What this task involves:
Reproduce the text of every entry below line for line, without altering a single character. Leave the pictures out of your answer.
━━━━━━━━━━━━━━━━
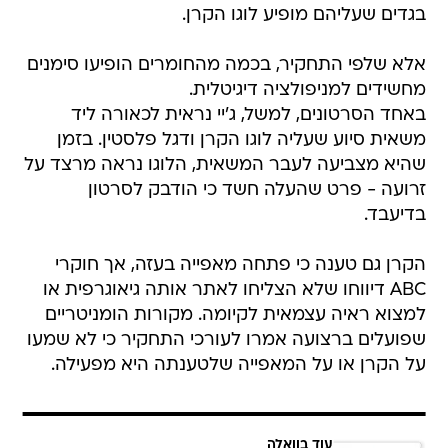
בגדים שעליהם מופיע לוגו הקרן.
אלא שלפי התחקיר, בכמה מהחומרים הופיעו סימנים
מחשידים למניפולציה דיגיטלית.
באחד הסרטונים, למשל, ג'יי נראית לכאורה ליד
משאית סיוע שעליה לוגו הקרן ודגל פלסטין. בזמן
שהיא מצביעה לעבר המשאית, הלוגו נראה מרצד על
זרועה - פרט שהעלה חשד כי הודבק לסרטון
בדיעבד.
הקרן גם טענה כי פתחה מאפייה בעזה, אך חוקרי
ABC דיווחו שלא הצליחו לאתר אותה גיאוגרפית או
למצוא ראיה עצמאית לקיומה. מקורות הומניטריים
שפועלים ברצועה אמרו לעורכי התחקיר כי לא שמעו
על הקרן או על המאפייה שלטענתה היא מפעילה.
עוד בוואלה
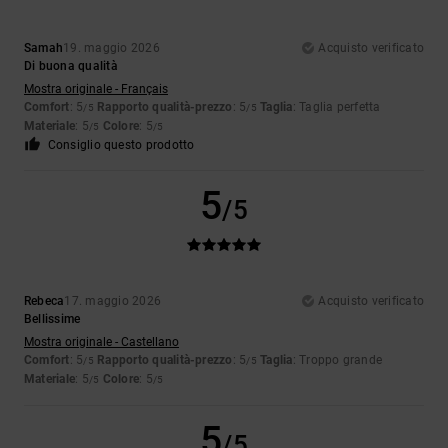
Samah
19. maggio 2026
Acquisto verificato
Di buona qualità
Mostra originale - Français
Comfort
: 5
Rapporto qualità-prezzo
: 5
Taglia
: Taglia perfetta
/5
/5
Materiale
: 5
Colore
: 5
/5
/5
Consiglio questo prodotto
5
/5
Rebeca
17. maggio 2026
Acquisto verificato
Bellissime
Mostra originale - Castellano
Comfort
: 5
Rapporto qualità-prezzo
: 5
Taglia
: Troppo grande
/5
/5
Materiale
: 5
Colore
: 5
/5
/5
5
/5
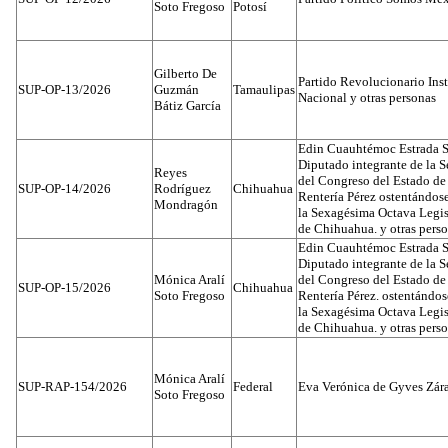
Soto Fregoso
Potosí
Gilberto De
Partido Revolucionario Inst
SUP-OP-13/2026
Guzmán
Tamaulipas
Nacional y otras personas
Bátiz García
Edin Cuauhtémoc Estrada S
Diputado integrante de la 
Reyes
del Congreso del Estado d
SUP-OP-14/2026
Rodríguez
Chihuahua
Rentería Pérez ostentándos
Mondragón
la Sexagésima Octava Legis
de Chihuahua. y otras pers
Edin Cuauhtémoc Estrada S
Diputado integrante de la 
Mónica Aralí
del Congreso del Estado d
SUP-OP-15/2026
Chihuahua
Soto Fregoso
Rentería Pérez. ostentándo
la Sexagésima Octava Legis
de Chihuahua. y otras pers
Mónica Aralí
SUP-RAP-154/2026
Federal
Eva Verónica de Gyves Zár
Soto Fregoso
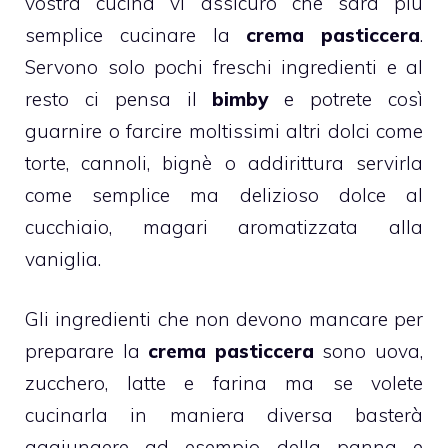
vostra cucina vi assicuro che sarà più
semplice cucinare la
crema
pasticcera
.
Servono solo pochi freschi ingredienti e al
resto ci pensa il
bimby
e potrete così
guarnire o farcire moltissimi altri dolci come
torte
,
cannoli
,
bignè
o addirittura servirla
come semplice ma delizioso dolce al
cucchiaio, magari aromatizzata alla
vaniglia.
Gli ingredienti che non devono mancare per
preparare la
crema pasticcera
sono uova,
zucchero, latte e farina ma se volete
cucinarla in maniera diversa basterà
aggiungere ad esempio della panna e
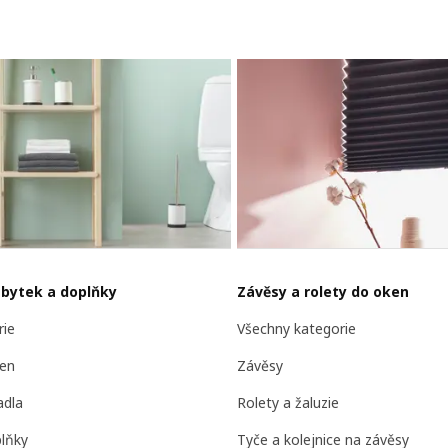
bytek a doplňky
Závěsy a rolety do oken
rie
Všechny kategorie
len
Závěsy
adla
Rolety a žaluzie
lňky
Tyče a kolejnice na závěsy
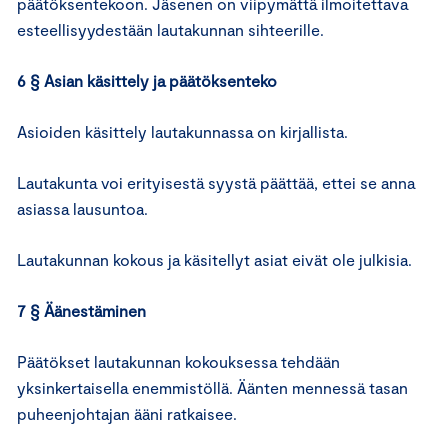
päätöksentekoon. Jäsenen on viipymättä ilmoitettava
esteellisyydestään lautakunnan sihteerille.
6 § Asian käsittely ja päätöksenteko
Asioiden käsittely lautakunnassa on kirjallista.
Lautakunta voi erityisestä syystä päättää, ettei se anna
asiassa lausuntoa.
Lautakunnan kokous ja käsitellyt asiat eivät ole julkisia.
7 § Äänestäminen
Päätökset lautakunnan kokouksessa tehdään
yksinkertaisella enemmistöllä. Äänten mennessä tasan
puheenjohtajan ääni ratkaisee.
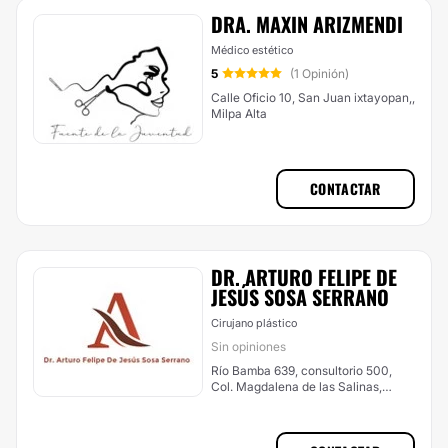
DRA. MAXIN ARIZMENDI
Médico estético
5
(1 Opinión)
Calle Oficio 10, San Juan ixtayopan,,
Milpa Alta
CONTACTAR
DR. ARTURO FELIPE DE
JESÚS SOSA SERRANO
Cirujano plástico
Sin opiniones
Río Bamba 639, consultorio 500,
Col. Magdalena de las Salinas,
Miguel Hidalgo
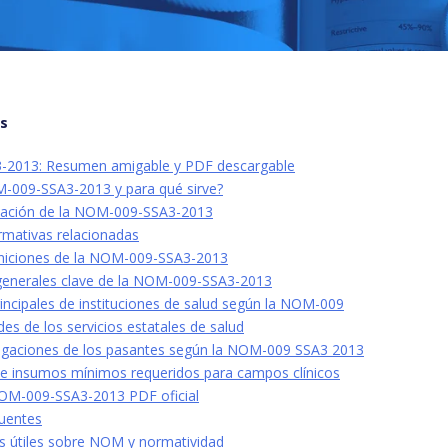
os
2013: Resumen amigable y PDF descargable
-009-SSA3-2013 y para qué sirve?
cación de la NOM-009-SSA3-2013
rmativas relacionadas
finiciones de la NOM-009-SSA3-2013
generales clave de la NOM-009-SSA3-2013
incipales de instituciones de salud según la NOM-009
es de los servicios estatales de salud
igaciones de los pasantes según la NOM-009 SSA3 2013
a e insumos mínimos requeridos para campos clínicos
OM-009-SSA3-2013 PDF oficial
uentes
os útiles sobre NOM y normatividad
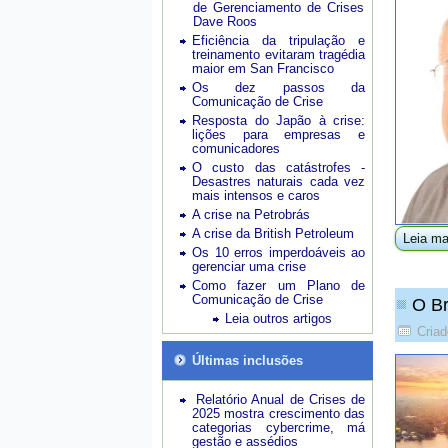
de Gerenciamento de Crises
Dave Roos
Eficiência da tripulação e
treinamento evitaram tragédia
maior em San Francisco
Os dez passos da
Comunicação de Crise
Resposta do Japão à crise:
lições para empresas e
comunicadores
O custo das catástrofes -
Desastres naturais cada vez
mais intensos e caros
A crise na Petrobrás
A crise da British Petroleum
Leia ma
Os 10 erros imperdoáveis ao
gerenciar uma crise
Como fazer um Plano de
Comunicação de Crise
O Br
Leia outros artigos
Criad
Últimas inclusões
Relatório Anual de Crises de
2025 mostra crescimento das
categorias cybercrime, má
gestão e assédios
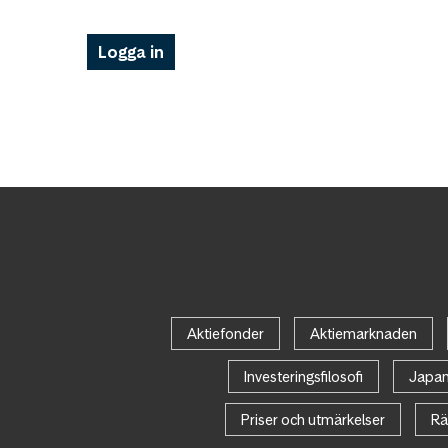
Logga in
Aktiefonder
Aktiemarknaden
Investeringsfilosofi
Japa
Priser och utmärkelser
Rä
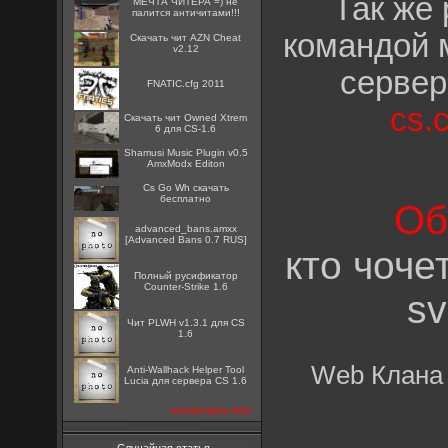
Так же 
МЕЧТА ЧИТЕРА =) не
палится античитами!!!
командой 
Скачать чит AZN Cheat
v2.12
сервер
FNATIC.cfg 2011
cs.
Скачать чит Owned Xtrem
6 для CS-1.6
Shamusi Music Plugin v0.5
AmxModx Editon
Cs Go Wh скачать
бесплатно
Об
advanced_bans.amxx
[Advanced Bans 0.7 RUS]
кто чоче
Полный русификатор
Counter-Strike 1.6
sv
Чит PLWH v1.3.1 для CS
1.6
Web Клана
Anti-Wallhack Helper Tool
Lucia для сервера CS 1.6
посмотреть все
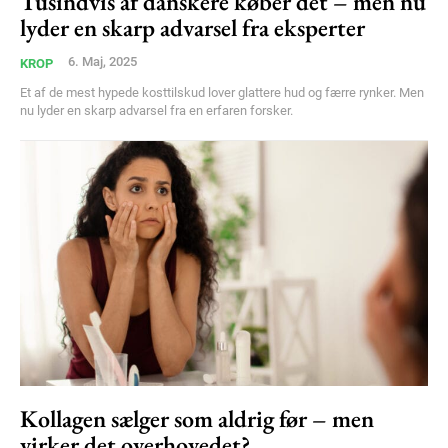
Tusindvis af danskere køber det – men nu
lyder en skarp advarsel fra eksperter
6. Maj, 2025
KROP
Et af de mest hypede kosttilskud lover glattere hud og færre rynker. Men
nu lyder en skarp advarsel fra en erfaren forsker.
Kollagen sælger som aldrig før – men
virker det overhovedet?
━━━━━━━━━━━━━━━━
Completed task:
בגדים שעליהם מופיע לוגו הקרן.
אלא שלפי התחקיר, בכמה מהחומרים הופיעו סימנים
מחשידים למניפולציה דיגיטלית.
באחד הסרטונים, למשל, ג'יי נראית לכאורה ליד
משאית סיוע שעליה לוגו הקרן ודגל פלסטין. בזמן
שהיא מצביעה לעבר המשאית, הלוגו נראה מרצד על
זרועה - פרט שהעלה חשד כי הודבק לסרטון
בדיעבד.
הקרן גם טענה כי פתחה מאפייה בעזה, אך חוקרי
ABC דיווחו שלא הצליחו לאתר אותה גיאוגרפית או
למצוא ראיה עצמאית לקיומה. מקורות הומניטריים
שפועלים ברצועה אמרו לעורכי התחקיר כי לא שמעו
על הקרן או על המאפייה שלטענתה היא מפעילה.
עוד בוואלה
Samah
19. maggio 2026
Acquisto verificato
Di buona qualità
Mostra originale - Français
Comfort
: 5
Rapporto qualità-prezzo
: 5
Taglia
: Taglia perfetta
/5
/5
Materiale
: 5
Colore
: 5
/5
/5
Consiglio questo prodotto
5
/5
Rebeca
17. maggio 2026
Acquisto verificato
Bellissime
Mostra originale - Castellano
Comfort
: 5
Rapporto qualità-prezzo
: 5
Taglia
: Troppo grande
/5
/5
Materiale
: 5
Colore
: 5
/5
/5
5
/5
Soto Fregoso
Potosí
Gilberto De
Partido Revolucionario Inst
SUP-OP-13/2026
Guzmán
Tamaulipas
Nacional y otras personas
Bátiz García
Edin Cuauhtémoc Estrada S
Diputado integrante de la 
Reyes
del Congreso del Estado d
SUP-OP-14/2026
Rodríguez
Chihuahua
Rentería Pérez ostentándos
Mondragón
la Sexagésima Octava Legis
de Chihuahua. y otras pers
Edin Cuauhtémoc Estrada S
Diputado integrante de la 
Mónica Aralí
del Congreso del Estado d
SUP-OP-15/2026
Chihuahua
Soto Fregoso
Rentería Pérez. ostentándo
la Sexagésima Octava Legis
de Chihuahua. y otras pers
Mónica Aralí
SUP-RAP-154/2026
Federal
Eva Verónica de Gyves Zár
Soto Fregoso
vostra cucina vi assicuro che sarà più
semplice cucinare la
crema
pasticcera
.
Servono solo pochi freschi ingredienti e al
resto ci pensa il
bimby
e potrete così
guarnire o farcire moltissimi altri dolci come
torte
,
cannoli
,
bignè
o addirittura servirla
come semplice ma delizioso dolce al
cucchiaio, magari aromatizzata alla
vaniglia.
Gli ingredienti che non devono mancare per
preparare la
crema pasticcera
sono uova,
zucchero, latte e farina ma se volete
cucinarla in maniera diversa basterà
aggiungere ad esempio della panna e
bytek a doplňky
Závěsy a rolety do oken
rie
Všechny kategorie
len
Závěsy
adla
Rolety a žaluzie
lňky
Tyče a kolejnice na závěsy
päätöksentekoon. Jäsenen on viipymättä ilmoitettava
esteellisyydestään lautakunnan sihteerille.
6 § Asian käsittely ja päätöksenteko
Asioiden käsittely lautakunnassa on kirjallista.
Lautakunta voi erityisestä syystä päättää, ettei se anna
asiassa lausuntoa.
Lautakunnan kokous ja käsitellyt asiat eivät ole julkisia.
7 § Äänestäminen
Päätökset lautakunnan kokouksessa tehdään
yksinkertaisella enemmistöllä. Äänten mennessä tasan
puheenjohtajan ääni ratkaisee.
DRA. MAXIN ARIZMENDI
Médico estético
5
(1 Opinión)
Calle Oficio 10, San Juan ixtayopan,,
Milpa Alta
CONTACTAR
DR. ARTURO FELIPE DE
JESÚS SOSA SERRANO
Cirujano plástico
Sin opiniones
Río Bamba 639, consultorio 500,
Col. Magdalena de las Salinas,
Miguel Hidalgo
os
2013: Resumen amigable y PDF descargable
-009-SSA3-2013 y para qué sirve?
cación de la NOM-009-SSA3-2013
rmativas relacionadas
finiciones de la NOM-009-SSA3-2013
generales clave de la NOM-009-SSA3-2013
incipales de instituciones de salud según la NOM-009
es de los servicios estatales de salud
igaciones de los pasantes según la NOM-009 SSA3 2013
a e insumos mínimos requeridos para campos clínicos
OM-009-SSA3-2013 PDF oficial
uentes
os útiles sobre NOM y normatividad
de Gerenciamento de Crises
Dave Roos
Eficiência da tripulação e
treinamento evitaram tragédia
maior em San Francisco
Os dez passos da
Comunicação de Crise
Resposta do Japão à crise:
lições para empresas e
comunicadores
O custo das catástrofes -
Desastres naturais cada vez
mais intensos e caros
A crise na Petrobrás
A crise da British Petroleum
Leia ma
Os 10 erros imperdoáveis ao
gerenciar uma crise
Como fazer um Plano de
Comunicação de Crise
O Br
Leia outros artigos
Criad
Últimas inclusões
Relatório Anual de Crises de
2025 mostra crescimento das
categorias cybercrime, má
gestão e assédios
Logga in
Aktiefonder
Aktiemarknaden
Investeringsfilosofi
Japa
Priser och utmärkelser
Rä
Так же 
МЕЧТА ЧИТЕРА =) не
палится античитами!!!
командой 
Скачать чит AZN Cheat
v2.12
сервер
FNATIC.cfg 2011
cs.
Скачать чит Owned Xtrem
6 для CS-1.6
Shamusi Music Plugin v0.5
AmxModx Editon
Cs Go Wh скачать
бесплатно
Об
advanced_bans.amxx
[Advanced Bans 0.7 RUS]
кто чоче
Полный русификатор
Counter-Strike 1.6
sv
Чит PLWH v1.3.1 для CS
1.6
Web Клана
Anti-Wallhack Helper Tool
Lucia для сервера CS 1.6
посмотреть все
Tusindvis af danskere køber det – men nu
lyder en skarp advarsel fra eksperter
6. Maj, 2025
KROP
Et af de mest hypede kosttilskud lover glattere hud og færre rynker. Men
nu lyder en skarp advarsel fra en erfaren forsker.
Kollagen sælger som aldrig før – men
virker det overhovedet?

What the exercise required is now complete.